When It Happens Again

Pat Ford considers implications for our public lands after the outcome of the Bundy situation.

Editor’s note: This posting was authored by Pat Ford. Many years ago, Pat served as the executive director of ICL. Most recently, he was the executive director for Save Our Wild Salmon Coalition. Pat lives in Boise, Idaho, and periodically contributes to the ICL blog.

The Bundy men will suffer no legal consequences from their armed takeover of public lands, and armed confrontation with public lands and law enforcement people trying to do their jobs.

This is not an outcome I ever imagined. More fool me, perhaps, but I am stunned.

I hope for a few good autopsies of what went wrong. My pressing question is, what do we do when it happens again, especially if in or near Idaho? Say, between now and November?

I am wondering what I will do, and my public lands-using friends, and organized Idaho conservation.

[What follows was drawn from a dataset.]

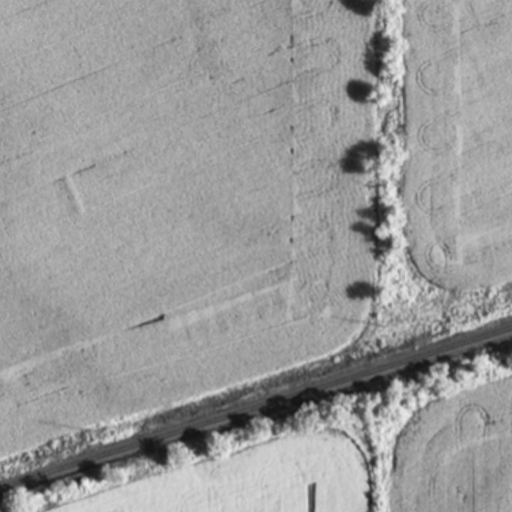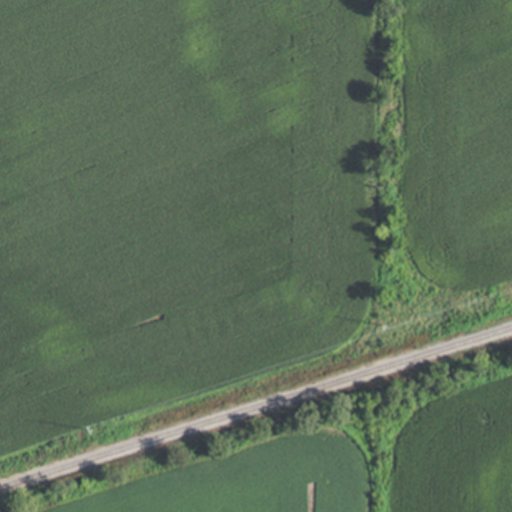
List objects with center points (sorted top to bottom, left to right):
railway: (255, 406)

I have to think about going there the next time, wherever there is. Be it occupation, demonstration, or pop-up fakery, it will be televised, videoed, and screened. Trying to compete for visual attention must be thought through, but I don’t see how we can leave the public lands stage to Bundy imitators, Ryan Zinke, and the horse, flag and gun visuals that will accompany every story, whether Breitbart News or New York Times.

Can we claim, and transmit, yes, our role on that stage, but first and most the land’s role, center of its own stage. Can we speak, visually more than wordily, peacefully and positively, for the places, and to the watching Americans who own them? How do we not just accessorize the fakery, or trip on hidden politics?

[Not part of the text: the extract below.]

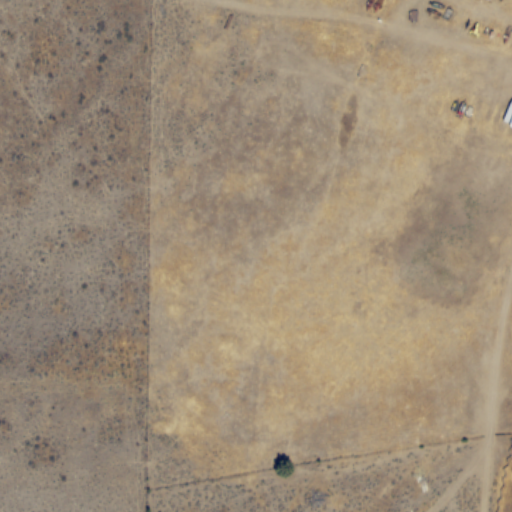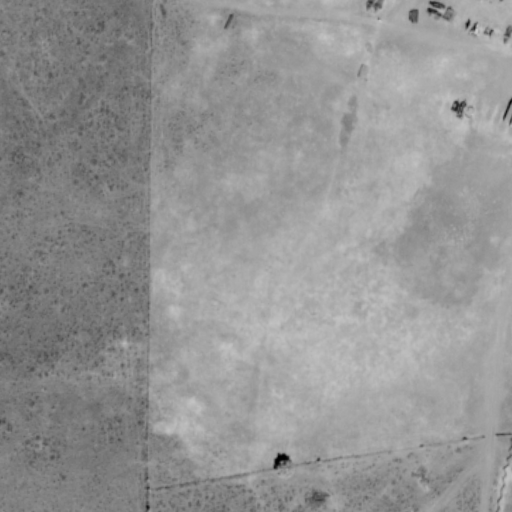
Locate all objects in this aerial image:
road: (362, 18)
road: (495, 369)
road: (449, 482)
road: (482, 487)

I am better at questions than answers. On-site the Malheur spectacle ended in destruction, disarray, and death—and not I think much gain at the time for its incendiaries. Now I fear their legal exoneration will couple with political warfare and “media” (I don’t know what that word means anymore) to make their next spectacles much larger threats to public understanding and backing for public lands.

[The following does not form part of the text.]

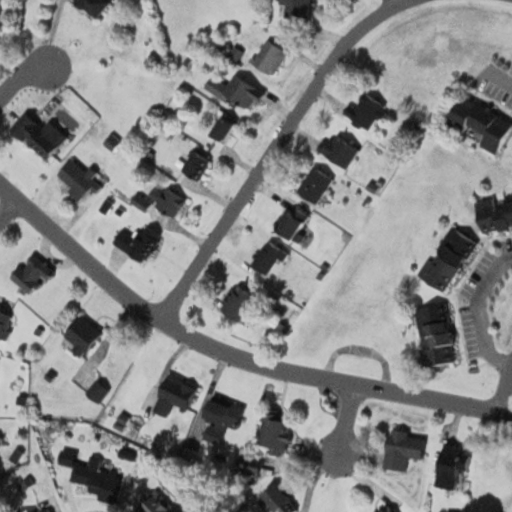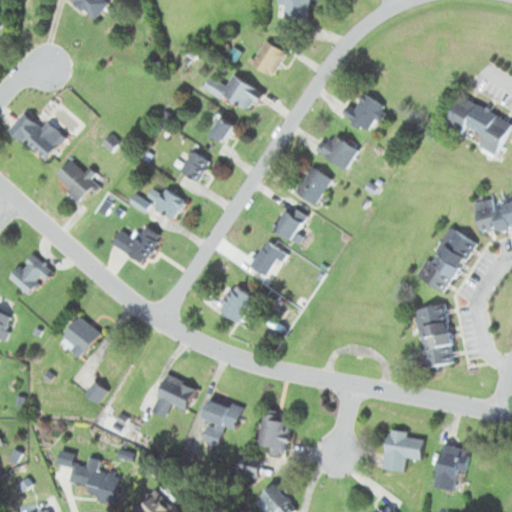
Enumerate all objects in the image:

A related question also presses: what will or can people working for the Bureau of Land Management, U.S. Forest Service, and etc. do? When it happens again and they are forced to respond, will Messrs. Zinke, Perdue and you-know-who have their backs? Well, we know that answer, so the question comes back our way. They can’t make a show of it, but these people really do carry the American flag on public lands. Will we have their backs, and how?

I try to stay calm as I tumble all this. Right now I am not calm.